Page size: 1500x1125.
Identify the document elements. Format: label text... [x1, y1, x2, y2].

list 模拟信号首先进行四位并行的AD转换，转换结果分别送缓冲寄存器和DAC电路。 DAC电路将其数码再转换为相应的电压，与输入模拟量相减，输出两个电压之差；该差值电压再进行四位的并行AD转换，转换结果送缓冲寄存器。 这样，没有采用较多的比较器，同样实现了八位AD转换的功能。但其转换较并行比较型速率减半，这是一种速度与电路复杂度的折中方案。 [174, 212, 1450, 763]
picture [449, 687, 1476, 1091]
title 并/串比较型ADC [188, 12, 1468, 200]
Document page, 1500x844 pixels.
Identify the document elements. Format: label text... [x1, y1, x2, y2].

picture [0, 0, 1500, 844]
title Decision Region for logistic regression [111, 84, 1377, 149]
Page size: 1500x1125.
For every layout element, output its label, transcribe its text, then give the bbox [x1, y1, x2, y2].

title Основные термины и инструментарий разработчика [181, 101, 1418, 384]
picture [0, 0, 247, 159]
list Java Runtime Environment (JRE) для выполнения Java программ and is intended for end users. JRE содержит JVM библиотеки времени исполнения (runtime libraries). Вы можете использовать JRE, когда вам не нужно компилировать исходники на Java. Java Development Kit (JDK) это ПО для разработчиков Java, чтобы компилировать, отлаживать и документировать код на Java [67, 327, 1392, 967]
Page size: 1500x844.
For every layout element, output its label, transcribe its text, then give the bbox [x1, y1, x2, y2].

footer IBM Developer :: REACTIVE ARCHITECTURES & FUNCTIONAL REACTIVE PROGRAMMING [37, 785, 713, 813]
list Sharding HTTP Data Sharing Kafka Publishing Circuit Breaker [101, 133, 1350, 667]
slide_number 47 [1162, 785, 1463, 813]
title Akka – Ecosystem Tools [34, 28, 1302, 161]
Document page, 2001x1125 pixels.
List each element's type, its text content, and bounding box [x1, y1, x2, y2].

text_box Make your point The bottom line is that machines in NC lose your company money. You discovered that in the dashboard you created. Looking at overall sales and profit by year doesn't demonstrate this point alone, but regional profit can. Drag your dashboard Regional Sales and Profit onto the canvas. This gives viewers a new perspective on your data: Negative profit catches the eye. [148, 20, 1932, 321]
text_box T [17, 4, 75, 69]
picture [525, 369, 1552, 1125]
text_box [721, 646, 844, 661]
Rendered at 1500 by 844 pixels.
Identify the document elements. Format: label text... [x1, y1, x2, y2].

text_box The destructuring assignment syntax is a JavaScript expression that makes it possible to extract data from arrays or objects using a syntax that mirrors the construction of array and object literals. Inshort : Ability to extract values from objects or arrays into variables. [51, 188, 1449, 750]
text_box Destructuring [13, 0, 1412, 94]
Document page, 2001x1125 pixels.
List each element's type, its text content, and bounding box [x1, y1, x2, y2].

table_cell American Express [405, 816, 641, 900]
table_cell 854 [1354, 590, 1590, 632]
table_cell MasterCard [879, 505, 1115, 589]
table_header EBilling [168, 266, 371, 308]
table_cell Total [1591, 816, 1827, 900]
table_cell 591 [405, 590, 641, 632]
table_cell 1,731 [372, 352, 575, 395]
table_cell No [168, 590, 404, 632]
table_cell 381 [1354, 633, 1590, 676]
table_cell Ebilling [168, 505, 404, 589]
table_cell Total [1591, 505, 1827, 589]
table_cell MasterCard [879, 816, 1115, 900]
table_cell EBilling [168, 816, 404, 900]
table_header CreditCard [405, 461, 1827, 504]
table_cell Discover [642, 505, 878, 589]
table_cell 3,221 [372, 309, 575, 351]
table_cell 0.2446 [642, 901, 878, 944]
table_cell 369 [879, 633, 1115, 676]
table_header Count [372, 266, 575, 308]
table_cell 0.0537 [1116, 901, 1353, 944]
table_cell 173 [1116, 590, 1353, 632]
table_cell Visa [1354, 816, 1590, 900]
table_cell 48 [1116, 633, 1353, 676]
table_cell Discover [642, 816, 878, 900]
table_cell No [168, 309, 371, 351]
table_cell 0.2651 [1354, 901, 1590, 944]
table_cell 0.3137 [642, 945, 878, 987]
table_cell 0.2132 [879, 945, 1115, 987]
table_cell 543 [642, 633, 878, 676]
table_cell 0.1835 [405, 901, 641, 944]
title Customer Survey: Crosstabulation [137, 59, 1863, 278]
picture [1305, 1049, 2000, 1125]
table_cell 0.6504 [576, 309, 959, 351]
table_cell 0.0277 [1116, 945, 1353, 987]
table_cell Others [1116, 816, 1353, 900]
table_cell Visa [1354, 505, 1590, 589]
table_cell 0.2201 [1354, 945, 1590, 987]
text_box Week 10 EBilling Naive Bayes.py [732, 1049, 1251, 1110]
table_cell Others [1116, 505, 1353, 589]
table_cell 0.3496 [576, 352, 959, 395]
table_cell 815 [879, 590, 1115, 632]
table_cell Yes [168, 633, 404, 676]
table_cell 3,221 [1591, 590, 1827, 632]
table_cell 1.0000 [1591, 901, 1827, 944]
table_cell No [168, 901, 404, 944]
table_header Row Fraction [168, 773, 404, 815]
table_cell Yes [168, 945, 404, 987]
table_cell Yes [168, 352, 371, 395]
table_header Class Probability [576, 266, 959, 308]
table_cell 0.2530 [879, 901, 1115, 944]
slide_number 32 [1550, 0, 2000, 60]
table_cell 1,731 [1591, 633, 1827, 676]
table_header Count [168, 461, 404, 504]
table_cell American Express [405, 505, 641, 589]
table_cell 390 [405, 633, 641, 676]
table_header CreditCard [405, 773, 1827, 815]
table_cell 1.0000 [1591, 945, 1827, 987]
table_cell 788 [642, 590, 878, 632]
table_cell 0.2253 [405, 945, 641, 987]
--- --- ---
Task description - Go through the lines above and copy any that contain "pixels".

Answer to this exercise -
Document page, 1500x844 pixels.
Document page, 2001x1125 pixels.
Rendered at 1500 by 844 pixels.
Document page, 2001x1125 pixels.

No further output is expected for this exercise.